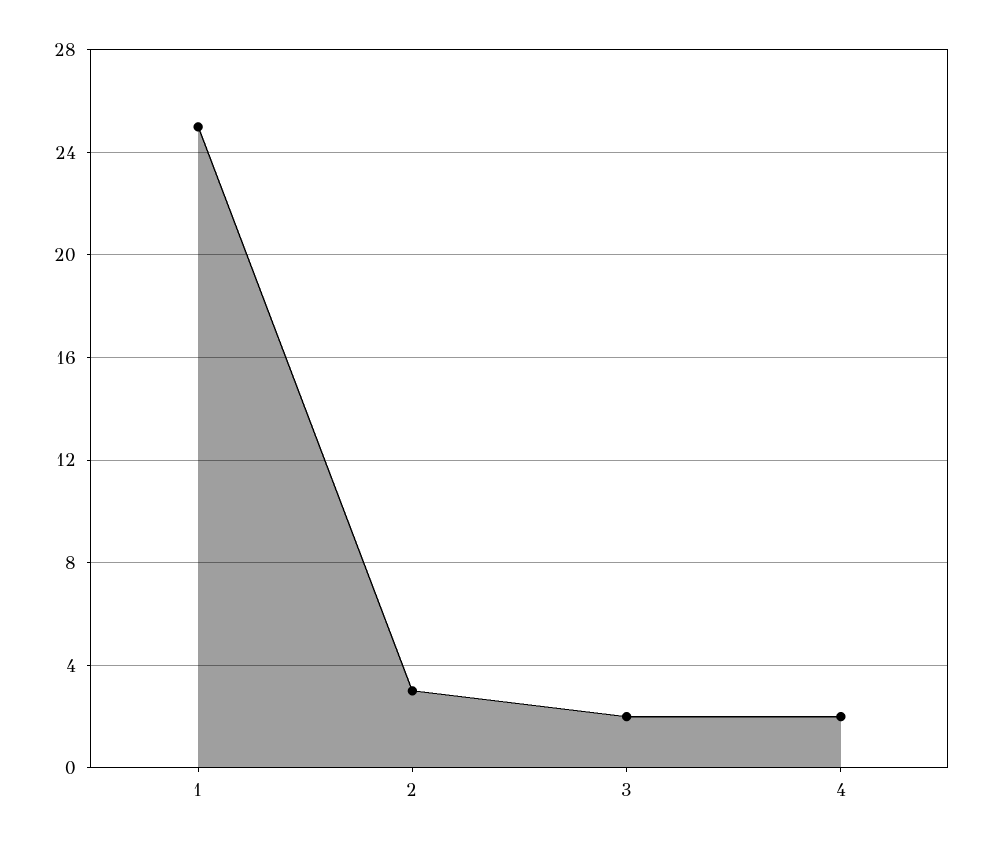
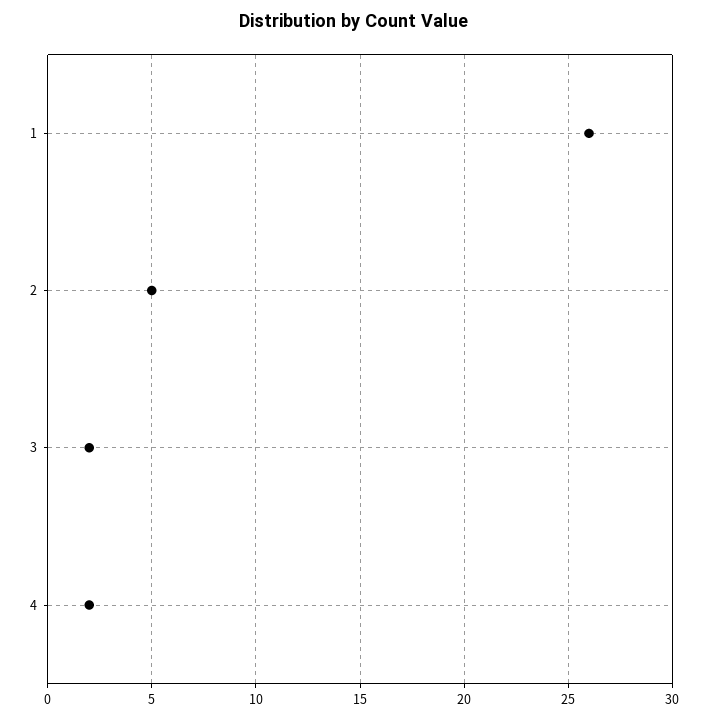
  {
-   "1": 25,
+   "1": 26,
-   "2": 3,
+   "2": 5,
    "3": 2,
    "4": 2
  }

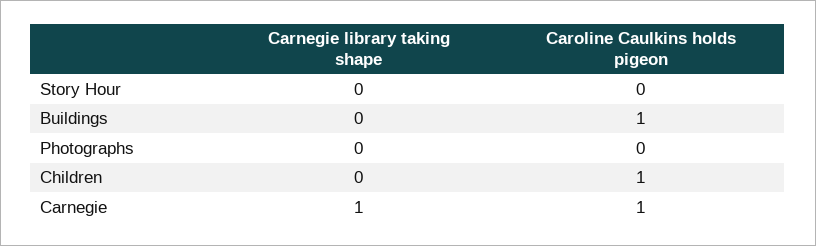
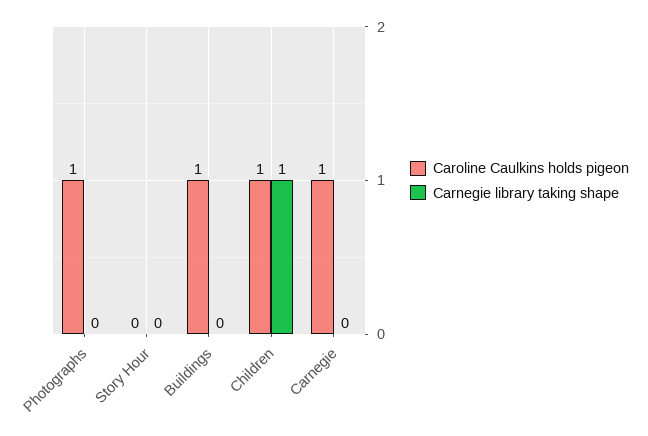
  {
    "Carnegie library taking shape": {
      "Story Hour": 0,
      "Buildings": 0,
      "Photographs": 0,
-     "Children": 0,
+     "Children": 1,
-     "Carnegie": 1
+     "Carnegie": 0
    },
    "Caroline Caulkins holds pigeon": {
      "Story Hour": 0,
      "Buildings": 1,
-     "Photographs": 0,
+     "Photographs": 1,
      "Children": 1,
      "Carnegie": 1
    }
  }

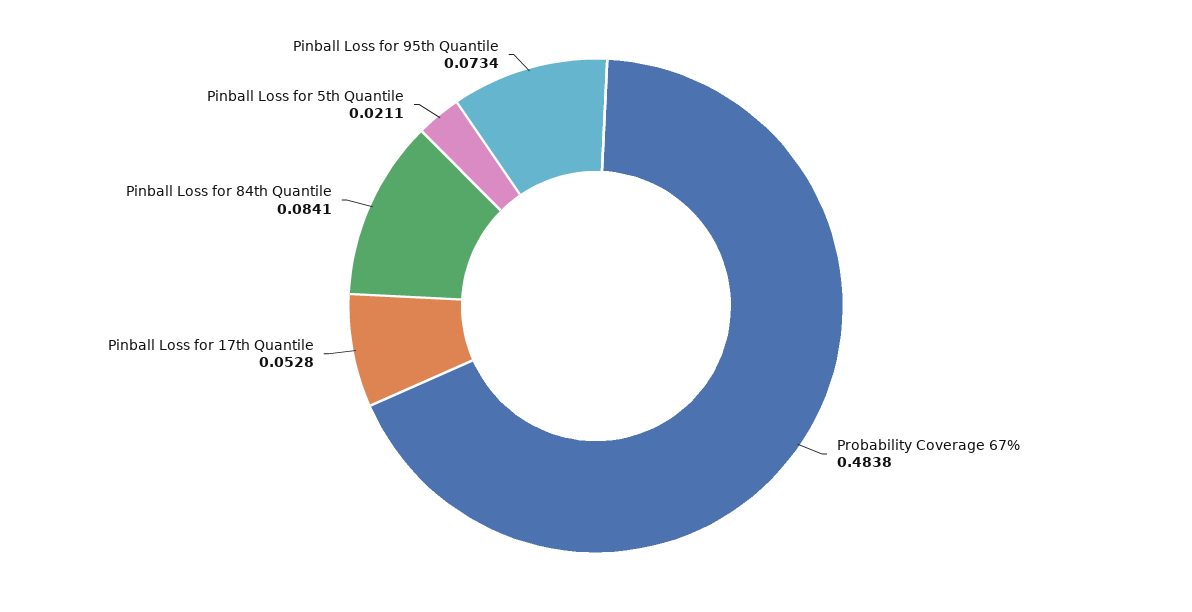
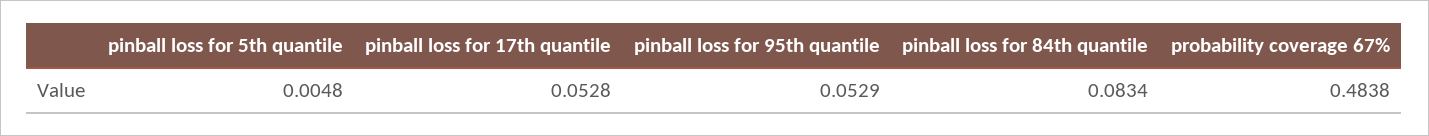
  {
    "Probability Coverage 67%": 0.4838,
    "Pinball Loss for 17th Quantile": 0.0528,
-   "Pinball Loss for 84th Quantile": 0.0841,
+   "Pinball Loss for 84th Quantile": 0.0834,
-   "Pinball Loss for 5th Quantile": 0.0211,
+   "Pinball Loss for 5th Quantile": 0.0048,
-   "Pinball Loss for 95th Quantile": 0.0734
+   "Pinball Loss for 95th Quantile": 0.0529
  }

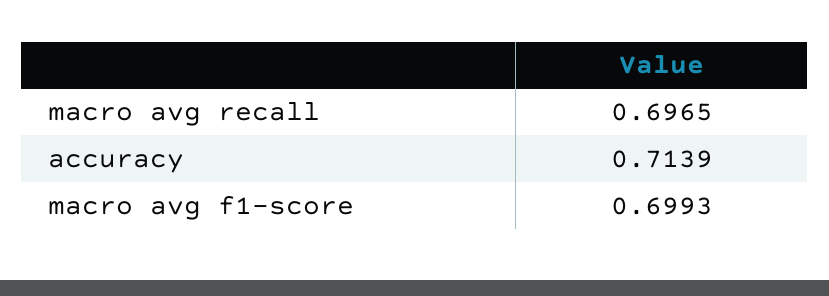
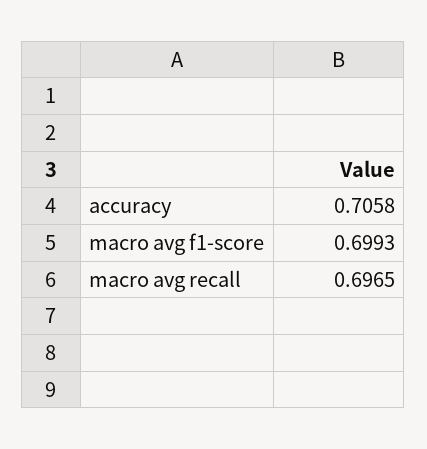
  {
    "macro avg recall": 0.6965,
-   "accuracy": 0.7139,
+   "accuracy": 0.7058,
    "macro avg f1-score": 0.6993
  }

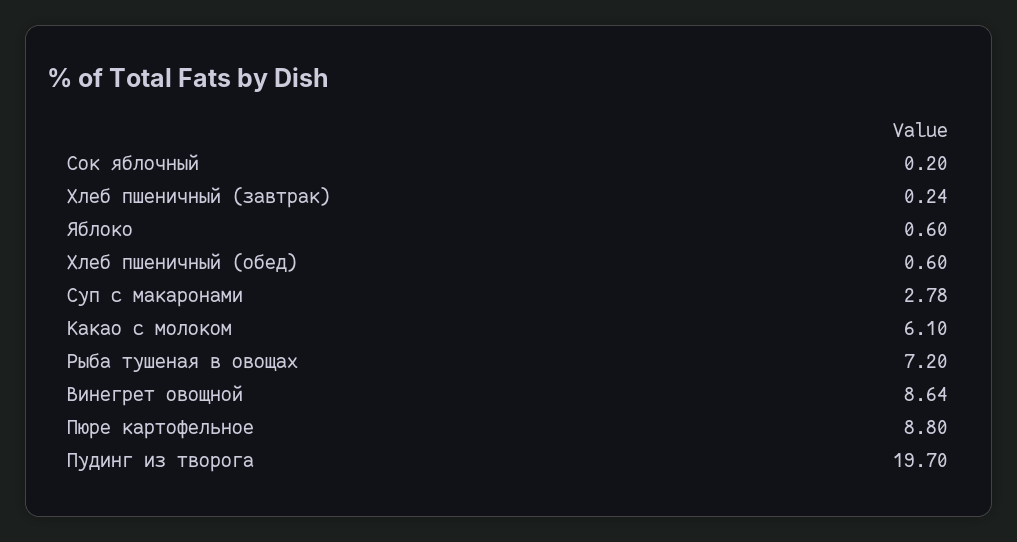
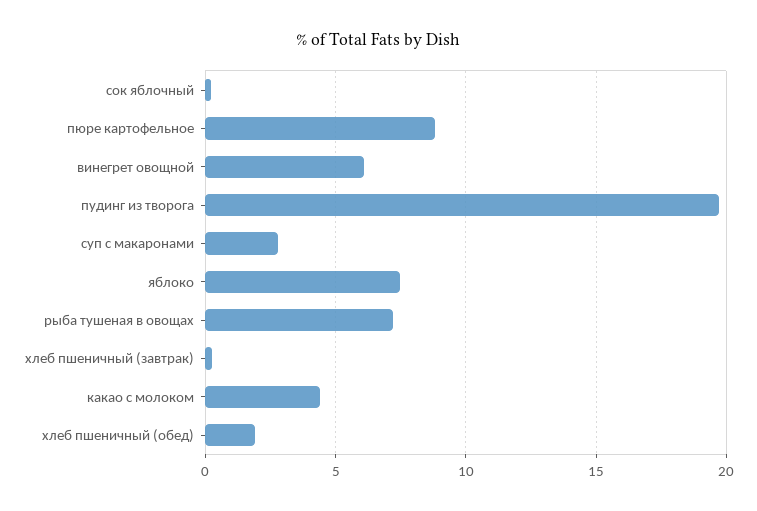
  {
    "Сок яблочный": 0.2,
    "Хлеб пшеничный (завтрак)": 0.24,
-   "Яблоко": 0.6,
+   "Яблоко": 7.5,
-   "Хлеб пшеничный (обед)": 0.6,
+   "Хлеб пшеничный (обед)": 2,
    "Суп с макаронами": 2.78,
-   "Какао с молоком": 6.1,
+   "Какао с молоком": 4.5,
    "Рыба тушеная в овощах": 7.2,
-   "Винегрет овощной": 8.64,
+   "Винегрет овощной": 6,
    "Пюре картофельное": 8.8,
    "Пудинг из творога": 19.7
  }

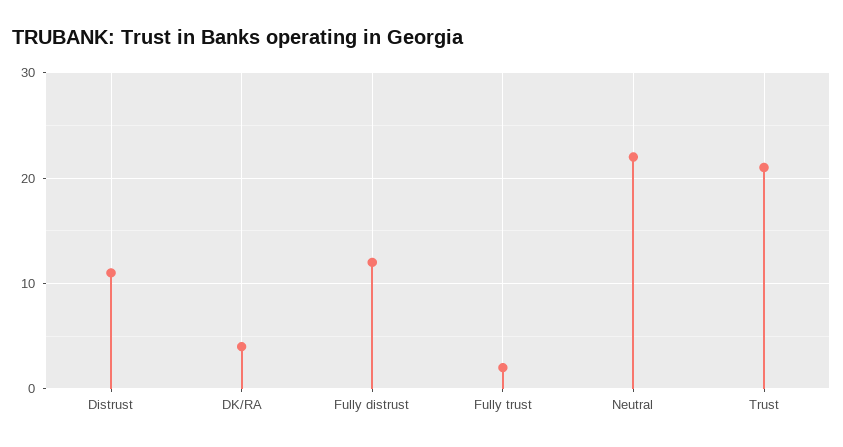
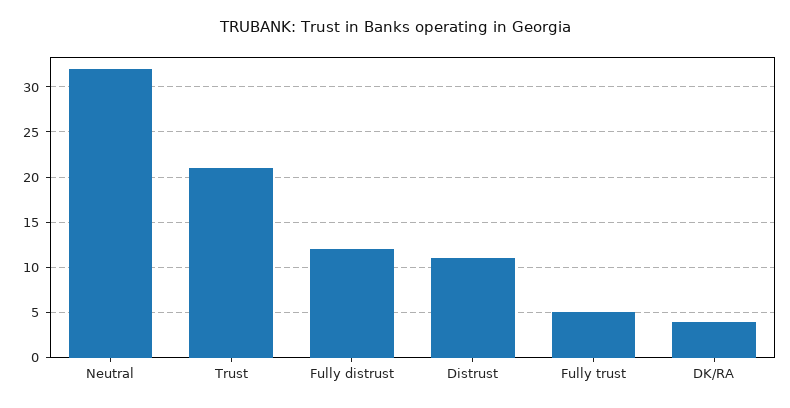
  {
    "Distrust": 11,
    "DK/RA": 4,
    "Fully distrust": 12,
-   "Fully trust": 2,
+   "Fully trust": 5,
-   "Neutral": 22,
+   "Neutral": 32,
    "Trust": 21
  }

--------------------------------------------------

Which lines above hold the string "овощной"? Show each of them.

-   "Винегрет овощной": 8.64,
+   "Винегрет овощной": 6,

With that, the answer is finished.